-------- Extracted entries
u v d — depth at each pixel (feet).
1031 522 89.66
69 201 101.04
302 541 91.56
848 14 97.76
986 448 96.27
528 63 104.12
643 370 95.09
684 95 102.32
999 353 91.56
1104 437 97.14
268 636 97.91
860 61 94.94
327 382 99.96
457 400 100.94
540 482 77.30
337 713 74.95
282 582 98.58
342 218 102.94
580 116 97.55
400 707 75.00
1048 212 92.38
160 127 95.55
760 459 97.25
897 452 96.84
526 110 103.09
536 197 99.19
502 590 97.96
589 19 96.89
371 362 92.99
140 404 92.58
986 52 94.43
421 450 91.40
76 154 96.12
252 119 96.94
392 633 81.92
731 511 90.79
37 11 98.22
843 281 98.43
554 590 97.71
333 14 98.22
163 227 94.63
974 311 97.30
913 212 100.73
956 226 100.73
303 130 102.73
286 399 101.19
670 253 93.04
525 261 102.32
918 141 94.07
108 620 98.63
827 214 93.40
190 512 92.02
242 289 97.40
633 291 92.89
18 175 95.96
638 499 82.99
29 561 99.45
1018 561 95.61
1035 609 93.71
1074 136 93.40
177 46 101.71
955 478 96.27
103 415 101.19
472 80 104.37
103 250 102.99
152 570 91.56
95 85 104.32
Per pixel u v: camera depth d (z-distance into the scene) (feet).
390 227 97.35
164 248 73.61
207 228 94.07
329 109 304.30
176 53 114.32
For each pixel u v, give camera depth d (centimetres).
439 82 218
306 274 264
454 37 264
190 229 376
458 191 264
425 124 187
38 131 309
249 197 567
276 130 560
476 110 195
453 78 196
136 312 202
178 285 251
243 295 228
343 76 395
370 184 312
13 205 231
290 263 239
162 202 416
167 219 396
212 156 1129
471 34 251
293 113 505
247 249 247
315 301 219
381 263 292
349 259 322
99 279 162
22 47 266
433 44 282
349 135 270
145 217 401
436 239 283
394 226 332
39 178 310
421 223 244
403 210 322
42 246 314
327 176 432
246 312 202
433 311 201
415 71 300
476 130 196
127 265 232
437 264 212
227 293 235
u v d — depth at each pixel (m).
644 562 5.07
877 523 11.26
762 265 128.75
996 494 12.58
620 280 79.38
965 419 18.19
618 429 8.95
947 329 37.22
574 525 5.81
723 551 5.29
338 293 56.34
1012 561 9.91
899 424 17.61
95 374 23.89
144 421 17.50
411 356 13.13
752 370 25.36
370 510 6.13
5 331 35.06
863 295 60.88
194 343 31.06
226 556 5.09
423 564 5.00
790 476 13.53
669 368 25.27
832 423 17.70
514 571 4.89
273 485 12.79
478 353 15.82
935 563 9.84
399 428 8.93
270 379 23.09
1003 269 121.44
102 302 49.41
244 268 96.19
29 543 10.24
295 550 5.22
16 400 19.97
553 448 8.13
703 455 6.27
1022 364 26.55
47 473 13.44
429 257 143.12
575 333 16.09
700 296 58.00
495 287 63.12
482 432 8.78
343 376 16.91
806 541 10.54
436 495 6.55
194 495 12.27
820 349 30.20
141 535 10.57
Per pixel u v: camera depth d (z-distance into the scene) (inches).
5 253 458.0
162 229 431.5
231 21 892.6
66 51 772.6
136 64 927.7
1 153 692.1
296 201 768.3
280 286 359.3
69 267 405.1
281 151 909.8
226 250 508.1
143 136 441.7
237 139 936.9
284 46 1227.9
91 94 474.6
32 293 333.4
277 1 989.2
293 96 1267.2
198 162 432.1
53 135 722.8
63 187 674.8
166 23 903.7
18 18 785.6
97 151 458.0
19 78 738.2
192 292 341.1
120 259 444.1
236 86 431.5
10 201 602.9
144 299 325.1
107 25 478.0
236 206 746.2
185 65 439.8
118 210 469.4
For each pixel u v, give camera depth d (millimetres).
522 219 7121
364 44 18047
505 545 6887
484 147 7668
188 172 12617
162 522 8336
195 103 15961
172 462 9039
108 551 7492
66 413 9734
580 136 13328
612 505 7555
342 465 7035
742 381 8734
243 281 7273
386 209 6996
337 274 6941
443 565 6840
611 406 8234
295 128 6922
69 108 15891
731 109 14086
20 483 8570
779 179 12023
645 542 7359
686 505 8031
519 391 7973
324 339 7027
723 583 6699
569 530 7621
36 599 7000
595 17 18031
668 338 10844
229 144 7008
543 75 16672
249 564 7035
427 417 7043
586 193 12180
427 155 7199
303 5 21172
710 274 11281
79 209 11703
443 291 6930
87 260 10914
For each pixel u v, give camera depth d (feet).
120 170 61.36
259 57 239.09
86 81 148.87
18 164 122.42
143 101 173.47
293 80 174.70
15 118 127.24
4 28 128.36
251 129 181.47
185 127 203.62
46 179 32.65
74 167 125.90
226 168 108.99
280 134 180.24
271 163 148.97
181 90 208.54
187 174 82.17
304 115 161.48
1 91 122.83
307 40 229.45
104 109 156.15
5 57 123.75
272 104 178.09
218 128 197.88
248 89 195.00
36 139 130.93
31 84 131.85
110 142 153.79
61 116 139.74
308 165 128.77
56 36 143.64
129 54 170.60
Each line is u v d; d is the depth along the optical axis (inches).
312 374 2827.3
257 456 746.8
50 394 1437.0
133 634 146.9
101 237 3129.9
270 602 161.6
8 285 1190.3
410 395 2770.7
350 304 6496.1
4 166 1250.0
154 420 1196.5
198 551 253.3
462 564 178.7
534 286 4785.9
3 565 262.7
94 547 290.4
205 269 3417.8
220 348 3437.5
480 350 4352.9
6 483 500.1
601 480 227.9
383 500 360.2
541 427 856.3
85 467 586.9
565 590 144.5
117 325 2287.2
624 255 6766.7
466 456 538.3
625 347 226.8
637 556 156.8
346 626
----------------
(Action item): Your reply needs to reproduce all of the listing exactly.

(Reply to the exercise):
u v d — depth at each pixel (feet).
1031 522 89.66
69 201 101.04
302 541 91.56
848 14 97.76
986 448 96.27
528 63 104.12
643 370 95.09
684 95 102.32
999 353 91.56
1104 437 97.14
268 636 97.91
860 61 94.94
327 382 99.96
457 400 100.94
540 482 77.30
337 713 74.95
282 582 98.58
342 218 102.94
580 116 97.55
400 707 75.00
1048 212 92.38
160 127 95.55
760 459 97.25
897 452 96.84
526 110 103.09
536 197 99.19
502 590 97.96
589 19 96.89
371 362 92.99
140 404 92.58
986 52 94.43
421 450 91.40
76 154 96.12
252 119 96.94
392 633 81.92
731 511 90.79
37 11 98.22
843 281 98.43
554 590 97.71
333 14 98.22
163 227 94.63
974 311 97.30
913 212 100.73
956 226 100.73
303 130 102.73
286 399 101.19
670 253 93.04
525 261 102.32
918 141 94.07
108 620 98.63
827 214 93.40
190 512 92.02
242 289 97.40
633 291 92.89
18 175 95.96
638 499 82.99
29 561 99.45
1018 561 95.61
1035 609 93.71
1074 136 93.40
177 46 101.71
955 478 96.27
103 415 101.19
472 80 104.37
103 250 102.99
152 570 91.56
95 85 104.32
Per pixel u v: camera depth d (z-distance into the scene) (feet).
390 227 97.35
164 248 73.61
207 228 94.07
329 109 304.30
176 53 114.32
For each pixel u v, give camera depth d (centimetres).
439 82 218
306 274 264
454 37 264
190 229 376
458 191 264
425 124 187
38 131 309
249 197 567
276 130 560
476 110 195
453 78 196
136 312 202
178 285 251
243 295 228
343 76 395
370 184 312
13 205 231
290 263 239
162 202 416
167 219 396
212 156 1129
471 34 251
293 113 505
247 249 247
315 301 219
381 263 292
349 259 322
99 279 162
22 47 266
433 44 282
349 135 270
145 217 401
436 239 283
394 226 332
39 178 310
421 223 244
403 210 322
42 246 314
327 176 432
246 312 202
433 311 201
415 71 300
476 130 196
127 265 232
437 264 212
227 293 235
u v d — depth at each pixel (m).
644 562 5.07
877 523 11.26
762 265 128.75
996 494 12.58
620 280 79.38
965 419 18.19
618 429 8.95
947 329 37.22
574 525 5.81
723 551 5.29
338 293 56.34
1012 561 9.91
899 424 17.61
95 374 23.89
144 421 17.50
411 356 13.13
752 370 25.36
370 510 6.13
5 331 35.06
863 295 60.88
194 343 31.06
226 556 5.09
423 564 5.00
790 476 13.53
669 368 25.27
832 423 17.70
514 571 4.89
273 485 12.79
478 353 15.82
935 563 9.84
399 428 8.93
270 379 23.09
1003 269 121.44
102 302 49.41
244 268 96.19
29 543 10.24
295 550 5.22
16 400 19.97
553 448 8.13
703 455 6.27
1022 364 26.55
47 473 13.44
429 257 143.12
575 333 16.09
700 296 58.00
495 287 63.12
482 432 8.78
343 376 16.91
806 541 10.54
436 495 6.55
194 495 12.27
820 349 30.20
141 535 10.57
Per pixel u v: camera depth d (z-distance into the scene) (inches).
5 253 458.0
162 229 431.5
231 21 892.6
66 51 772.6
136 64 927.7
1 153 692.1
296 201 768.3
280 286 359.3
69 267 405.1
281 151 909.8
226 250 508.1
143 136 441.7
237 139 936.9
284 46 1227.9
91 94 474.6
32 293 333.4
277 1 989.2
293 96 1267.2
198 162 432.1
53 135 722.8
63 187 674.8
166 23 903.7
18 18 785.6
97 151 458.0
19 78 738.2
192 292 341.1
120 259 444.1
236 86 431.5
10 201 602.9
144 299 325.1
107 25 478.0
236 206 746.2
185 65 439.8
118 210 469.4
For each pixel u v, give camera depth d (millimetres).
522 219 7121
364 44 18047
505 545 6887
484 147 7668
188 172 12617
162 522 8336
195 103 15961
172 462 9039
108 551 7492
66 413 9734
580 136 13328
612 505 7555
342 465 7035
742 381 8734
243 281 7273
386 209 6996
337 274 6941
443 565 6840
611 406 8234
295 128 6922
69 108 15891
731 109 14086
20 483 8570
779 179 12023
645 542 7359
686 505 8031
519 391 7973
324 339 7027
723 583 6699
569 530 7621
36 599 7000
595 17 18031
668 338 10844
229 144 7008
543 75 16672
249 564 7035
427 417 7043
586 193 12180
427 155 7199
303 5 21172
710 274 11281
79 209 11703
443 291 6930
87 260 10914
For each pixel u v, give camera depth d (feet).
120 170 61.36
259 57 239.09
86 81 148.87
18 164 122.42
143 101 173.47
293 80 174.70
15 118 127.24
4 28 128.36
251 129 181.47
185 127 203.62
46 179 32.65
74 167 125.90
226 168 108.99
280 134 180.24
271 163 148.97
181 90 208.54
187 174 82.17
304 115 161.48
1 91 122.83
307 40 229.45
104 109 156.15
5 57 123.75
272 104 178.09
218 128 197.88
248 89 195.00
36 139 130.93
31 84 131.85
110 142 153.79
61 116 139.74
308 165 128.77
56 36 143.64
129 54 170.60
Each line is u v d; d is the depth along the optical axis (inches).
312 374 2827.3
257 456 746.8
50 394 1437.0
133 634 146.9
101 237 3129.9
270 602 161.6
8 285 1190.3
410 395 2770.7
350 304 6496.1
4 166 1250.0
154 420 1196.5
198 551 253.3
462 564 178.7
534 286 4785.9
3 565 262.7
94 547 290.4
205 269 3417.8
220 348 3437.5
480 350 4352.9
6 483 500.1
601 480 227.9
383 500 360.2
541 427 856.3
85 467 586.9
565 590 144.5
117 325 2287.2
624 255 6766.7
466 456 538.3
625 347 226.8
637 556 156.8
346 626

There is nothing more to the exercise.